In The Playbook from Gravitational Edge on July 18, we discussed that investors seem to have a consensus belief that both yields and inflation are pulling a “Superman,”  and going up, up and away, writes Landon Whaley. Join him at MoneyShow San Francisco August 24-25.

We also said, “These consensus views are wrong, and we will be fading them in the weeks and months ahead.”

We expected inflation and yields to stay buoyant throughout the remainder of Q3 and begin slowing towards the latter part of the year, but it appears the timeline is speeding up a bit. We are already seeing a number of inflation and yield-sensitive U.S. asset classes starting to confirm slower inflation and lower yields.

Asset classes that historically exhibit a positive correlation to inflation and yields are breaking down:

  • U.S. Oil and Gas Exploration stocks peaked on July 10, and have been making a series of lower highs, which is a bearish development. They are now down -8.8%.
  • U.S. Financial stocks peaked on January 29, have been making a series of lower highs and are now down -5.3%.
  • U.S. Basic Material stocks peaked on January 26, have been making a series of lower highs and are now down -5.9%.
  • Crude oil peaked on May 22, has been making a series of lower highs, and is now down -5.6%.

On the flipside, asset classes that typically react bearishly to rising, or elevated, U.S. yields and inflation are breaking out to the upside:

  • U.S. Utilities bottomed on June 7, have been making a series of higher lows (which is a bullish development) and are now up +10.7%.
  • U.S. REITs bottomed on February 9, have been making a series of higher lows and are now up +17.6%.
  • Long-dated U.S. Treasuries bottomed on February 21, have been making a series of higher lows and are now up +3.7%.
  • U.S. Consumer Staples bottomed on May 3, have been making a series of higher lows and are now up +10.3%.

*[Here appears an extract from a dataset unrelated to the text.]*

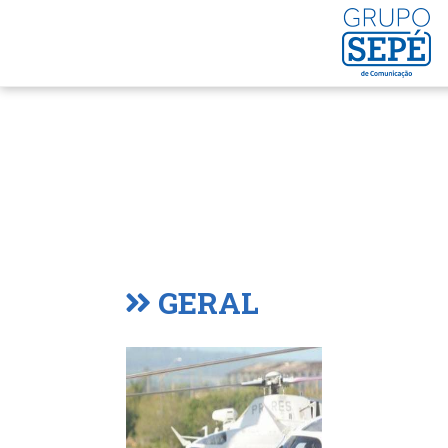
GERAL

But it’s not just real-time markets front-running a shift in the direction of U.S. inflation and yields; the economic data itself is beginning to agree. Last week, we received the latest inflation readings across three primary gauges: Producer Price Index (PPI), core inflation, and Consumer Price Index (CPI). Both CPI and core inflation came in as we expected with CPI flatlining from the prior month (keeping the uptrend intact) and core accelerating for the third consecutive month to the highest level since 2008.

chart

However, PPI was a different story. 

One month after PPI hitting the highest rate in seven years, it slowed in July. Now, one data point doesn’t make a trend, but what makes this unexpected slowdown prescient is that the PPI inflation we saw at the tail end of 2017 was the highest in more than four years. This means it’s going to be very difficult for PPI data in the final five months of 2018 to “comp” against those inflation rates and accelerate.

The bottom line is that the most likely direction for PPI (and eventually core inflation and CPI) is lower.

chart 2

Remember, the investing game is played in front of you, not behind. Being long asset classes that benefit from slowing inflation and lower yields (or being out of, or opportunistically short, pro-inflation asset classes) is about as contrarian as it gets right now.

But as is usually the case, the crowd won’t acknowledge this shift in the Fundamental Gravity reality until the markets and the data beat their portfolios over the head for months.